瑛ちゃんに促され、シャワーを浴びようとしてバスルームを覗くと大きなお風呂にジャグジーがついていて、アメニティはブランドの物だった。興奮が冷めやらず、思わず、瑛ちゃんの手を引っ張り、再びバスルームへと誘導した。

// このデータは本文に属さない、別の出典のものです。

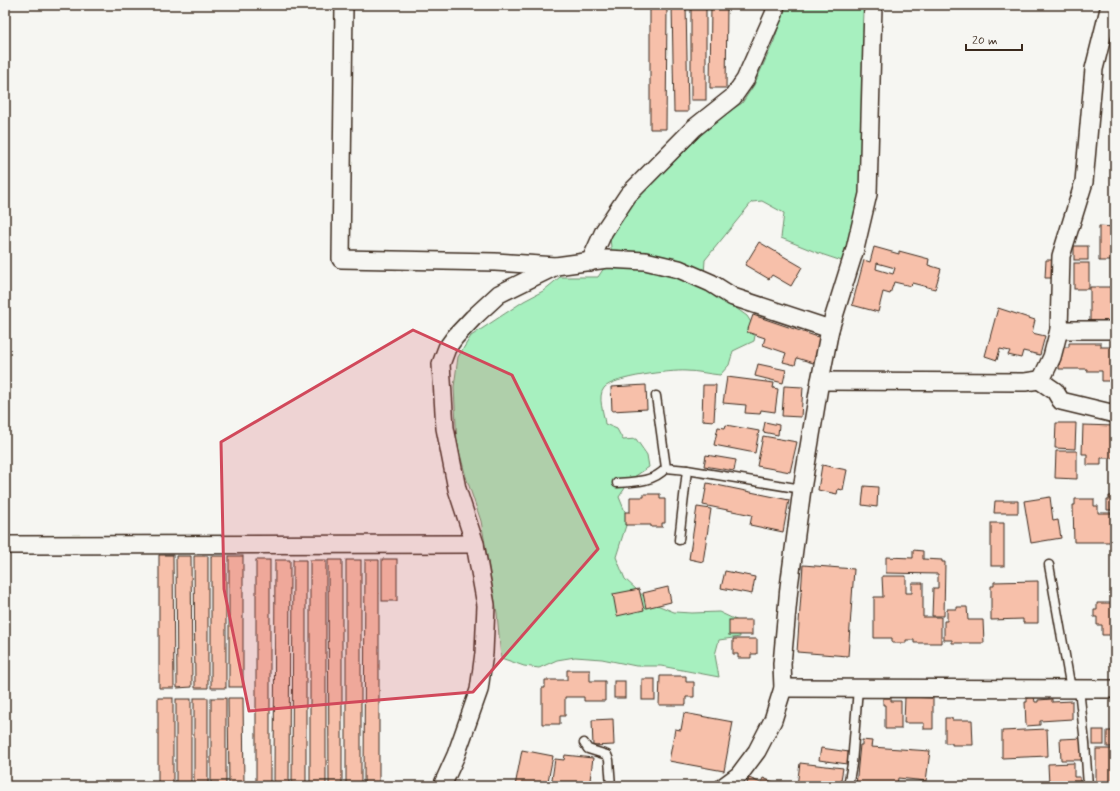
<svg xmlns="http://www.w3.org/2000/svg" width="1120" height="791" viewBox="0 0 1120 791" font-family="Mynerve,sans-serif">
  <rect width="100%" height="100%" fill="#f6f6f2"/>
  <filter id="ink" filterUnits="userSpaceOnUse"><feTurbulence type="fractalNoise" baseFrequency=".025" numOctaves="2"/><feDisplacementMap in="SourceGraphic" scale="8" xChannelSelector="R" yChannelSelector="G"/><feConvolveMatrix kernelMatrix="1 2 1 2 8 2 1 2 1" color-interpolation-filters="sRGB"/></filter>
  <g filter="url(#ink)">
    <path fill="#a7f0bf" stroke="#718d6e" d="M785 5H867L861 191 849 249 842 261 818 253 781 238 784 213 762 201 752 202 705 260 704 275 729 303 747 316 756 330 754 341 733 351 729 365 720 375C709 374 697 371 686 371 671 370 613 377 604 388 597 397 604 413 605 424L617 429 623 440 636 439 647 455 649 467 631 479 619 497 628 519 616 557 625 579 650 602 674 612 692 613 719 612 738 621 740 637 719 640 715 655 719 677 661 666H636L602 659 575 657 557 660 539 668 524 666 501 658 497 613 481 521 466 477 457 443 454 387 458 357 471 336 524 301 543 291 560 277H598L612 256 610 239 633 203 700 136 722 116 742 103 754 85 774 41Z"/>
    <g fill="#f7c0aa" stroke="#3b2a1e" fill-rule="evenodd">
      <path d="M650 5H667L666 129H650Z"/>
      <path d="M672 5H686L688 112H674Z"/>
      <rect x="691" y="5" width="15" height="95"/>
      <path d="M711 5H727L726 88H710Z"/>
      <path d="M1115 47V60L1112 59Z"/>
      <path d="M1099 226 1115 227V261H1099Z"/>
      <path d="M759 242 802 267 791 286 772 275 769 279 745 265Z"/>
      <rect x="1074" y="246" width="14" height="14"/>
      <path d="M874 247 899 254V251L929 259 928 265 941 269 935 289 912 283 911 286 894 282 890 294 883 292 878 312 852 305 864 260 870 262ZM877 263 895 268 893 274 876 269Z"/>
      <path d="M1046 260H1053V278H1045Z"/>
      <rect x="1074" y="263" width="15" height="26"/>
      <path d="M1090 287H1114L1115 322H1090Z"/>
      <path d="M998 308 1035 320 1032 333 1045 336 1040 355 1023 351 1021 358 1008 355 1010 351 1000 349 997 360 985 356Z"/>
      <path d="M753 315 821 338 813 363 797 358 795 365 783 362 786 353 763 345 765 338 747 332Z"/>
      <path d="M1069 343H1101V347H1115V381H1102V371H1087V369H1059L1060 347H1069Z"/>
      <path d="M758 364 786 370 783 383 755 376Z"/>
      <path d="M727 377 774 383 773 388 778 389 775 412 761 410 760 414 745 413 746 405 723 403Z"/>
      <path d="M646 385 647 409 612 411 611 387Z"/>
      <path d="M703 385H716L714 421 702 420Z"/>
      <path d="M784 386 803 387 801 417 782 416Z"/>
      <path d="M765 422 779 425 778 435 763 432Z"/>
      <path d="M1056 423H1076L1075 449 1055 448Z"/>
      <path d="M726 425 759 431 755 453 714 445 718 427 725 428Z"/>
      <path d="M1083 425 1115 426V458H1101V465H1087V454H1082Z"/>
      <path d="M763 436 797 442 790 472 757 466Z"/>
      <path d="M1056 451H1077V479L1055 478Z"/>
      <path d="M706 455 736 460 734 471 704 466Z"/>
      <path d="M822 465 847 470 843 490 838 489 837 494 818 490Z"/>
      <path d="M707 483 789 500 783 532 750 525 752 515 703 505Z"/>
      <path d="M864 486 878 487 877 507 862 505Z"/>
      <path d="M644 494H660V499H665V523H662V527H651V525H625V512H630V497H644Z"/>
      <path d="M1109 496H1115V510H1107V500H1109Z"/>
      <path d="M1050 497 1053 521 1058 520 1061 538 1031 543 1024 501Z"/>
      <path d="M1075 499H1094V506H1098V513H1112V542H1074L1073 505H1075Z"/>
      <path d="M995 501H1018V513H994Z"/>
      <path d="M697 507 711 509 703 562 689 559Z"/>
      <rect x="991" y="523" width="13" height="43"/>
      <path d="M913 550 923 551V559L942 560V562H945L944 616H932L933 588H938V574L886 573V557L913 558Z"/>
      <path d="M159 555H173L174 688H159Z"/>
      <path d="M176 556H191L192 687 177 688Z"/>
      <path d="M194 556H208V688H195Z"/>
      <rect x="211" y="556" width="15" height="132"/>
      <rect x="229" y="556" width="14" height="131"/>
      <rect x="382" y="559" width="15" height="42"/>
      <rect x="256" y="560" width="14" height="226"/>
      <path d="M275 560H290L289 786H274Z"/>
      <path d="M293 560H306V786H292Z"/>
      <rect x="310" y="560" width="16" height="226"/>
      <path d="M328 560H342V786H329Z"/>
      <rect x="346" y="560" width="15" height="226"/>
      <path d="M365 560H379V786H364Z"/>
      <path d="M803 565 854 569 848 656 797 652Z"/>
      <path d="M725 571 755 577 752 594 721 588Z"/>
      <path d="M882 576H906V593H912V583H923V617H941V643H914V640H906V643H892V638H874V597H883Z"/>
      <path d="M1038 581V623H1023V619L991 620V586H994V582Z"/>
      <path d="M668 587 671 602 646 608 643 593Z"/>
      <path d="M639 589 644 610 617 616 613 594Z"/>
      <path d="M1097 603H1115V635H1102V625H1097V617H1094V610H1097Z"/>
      <path d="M957 607H967L968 620H983L984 643H952V640H944V621H947V609H957Z"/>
      <rect x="729" y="620" width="23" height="15"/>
      <path d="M733 639H757V654H751V658H738V654H733Z"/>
      <path d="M567 670H590V681H605V701H584V697H565V716H560V724H542V688H545V680H567Z"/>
      <path d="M660 676H686V682H694V697H686V705H659Z"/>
      <rect x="642" y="679" width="13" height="21"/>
      <rect x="614" y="681" width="11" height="17"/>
      <path d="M905 697 933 698V729H924V723H904Z"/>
      <path d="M1034 697 1035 702H1038V700L1052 699V702L1072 701V719L1040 721V725L1026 726 1025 702H1027V698Z"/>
      <rect x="158" y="698" width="15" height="88"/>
      <rect x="194" y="698" width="14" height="88"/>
      <rect x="211" y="698" width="15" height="88"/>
      <path d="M228 698H243L244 786H229Z"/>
      <path d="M883 698H891V701H901V729H885V705H883Z"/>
      <rect x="176" y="699" width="15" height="87"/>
      <path d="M684 713 733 722 724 771 669 761 675 729 681 730Z"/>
      <path d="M945 718H952V720H972L973 745H952V743H945Z"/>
      <path d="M613 719 614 745 593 746 592 720Z"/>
      <path d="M1047 729 1048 756 1002 758V731Z"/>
      <rect x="1093" y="730" width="11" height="15"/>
      <rect x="1107" y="731" width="8" height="16"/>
      <path d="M1082 738 1083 760H1061L1060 739Z"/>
      <path d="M862 740 872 741 871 747 930 751 926 781 898 778 897 786H856L860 745H862Z"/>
      <path d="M821 748 849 752 847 764 819 760Z"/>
      <rect x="1096" y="749" width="19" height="34"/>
      <path d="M522 750 553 756 547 786H515Z"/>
      <path d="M565 755 593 758 590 780 602 782 601 786H551L555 759 564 760Z"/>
      <path d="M800 763 843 768 840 786H797Z"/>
      <path d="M1074 763V777H1080V782H1084V786L1049 785 1048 764Z"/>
      <path d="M749 778 761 783 763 778 783 786H746Z"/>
    </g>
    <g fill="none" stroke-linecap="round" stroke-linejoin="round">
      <g stroke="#3b2a1e" stroke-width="11">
        <g id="lane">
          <path d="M656 396 666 468 687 470 802 489"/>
          <path d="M617 483C634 482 654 482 666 468"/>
          <path d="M679 540 687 470"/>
          <path d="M1049 565 1071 689"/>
          <path d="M1079 689 1085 743 1088 786"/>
          <path d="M584 743 588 749 607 755 609 760 611 786"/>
          <path d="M848 786 852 764 858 688"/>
        </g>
      </g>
      <g stroke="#3b2a1e" stroke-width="20">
        <g id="street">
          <path d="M344 5 341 259 495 262 556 266 607 259 645 261 679 269 711 283 733 297 830 329"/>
          <path d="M590 262 604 231 628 195 694 128 733 97 745 80 774 14 776 5"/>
          <path d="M1059 330H1115"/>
          <path d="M1039 380 1055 391 1061 401 1115 414"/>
          <path d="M820 381 1025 382 1039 380 1043 376 1052 357 1059 330 1061 256 1084 182 1094 69 1110 5"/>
          <path d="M5 545 475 544"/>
          <path d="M783 688 1115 689"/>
          <path d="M442 786 456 755 479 690 484 653 486 605 475 544 457 489 445 428 441 364 447 348 455 337 473 318 499 294 556 266"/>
          <path d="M724 786 739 775 757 751 773 720 783 688 782 664 789 587 802 489 820 381 830 329 855 249 868 194 873 5"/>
        </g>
      </g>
      <use href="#lane" stroke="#f6f6f2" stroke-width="8"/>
      <use href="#street" stroke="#f6f6f2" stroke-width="17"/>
    </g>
  </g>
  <path fill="#d1495b" fill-opacity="0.2" stroke="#d1495b" stroke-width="3" stroke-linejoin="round" d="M413 330 512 375 598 549 473 692 249 711 224 589 221 442Z"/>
  <rect width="1120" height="791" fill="none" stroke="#f6f6f2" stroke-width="20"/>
  <rect x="10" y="10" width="1100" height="771" fill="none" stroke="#3b2a1e" stroke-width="1.5" filter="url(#ink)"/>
  <path d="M966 44v6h56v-6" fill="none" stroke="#3b2a1e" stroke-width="2"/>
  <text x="972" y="44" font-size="12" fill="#3b2a1e" stroke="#f6f6f2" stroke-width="3" paint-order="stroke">20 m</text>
</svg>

「瑛ちゃん、瑛ちゃん、お風呂が凄いよ。ブクブクが出るよ。コレ入れてブクブクしたら、泡風呂になるのかな?」

「陽菜乃、目が輝き過ぎだから。したいなら泡風呂にして良いよ」

泡風呂になるアメニティも見つけて、私はついついテンションが高くなってしまった。瑛ちゃんはそんな私を見てはクスクスと笑って、泡風呂の準備をしてくれた。

「はい、どうぞ。妊婦さんだから長風呂は駄目だよ。あんまり遅いと心配だから覗くからね!」

「はぁい、瑛大先生! 言いつけはちゃんと守ります!」

「分かれば宜しい」

入る前に瑛ちゃんに頭を撫でられて、まるで子供の様に扱われる。

時間的には長風呂はしてないと思うが、案の定、はしゃぎ過ぎてのぼせてしまい、上がろうと思った時にはグッタリだった。着替えようとしたら、ふらついて脱衣場で滑りそうになって、偶然にも居合わせた瑛ちゃんに助けられた。

「わ、瑛ちゃん! 助けてくれてありがとう」

「大丈夫か、陽菜乃? のぼせたんじゃないか?」

長風呂になるのを心配して瑛ちゃんが駆けつけくれたのは良かったが、私はバスタオルを纏っただけの姿だった。瑛ちゃんは動じずにバスローブを羽織らせ、私をベッドまで運んでくれた。

「少し冷やして、横になって」

私を横たわらせ、タオルを水で濡らして、額に充ててくれた。籠っていた熱が発散される様で、タオルのひんやりとした感覚が気持ち良い。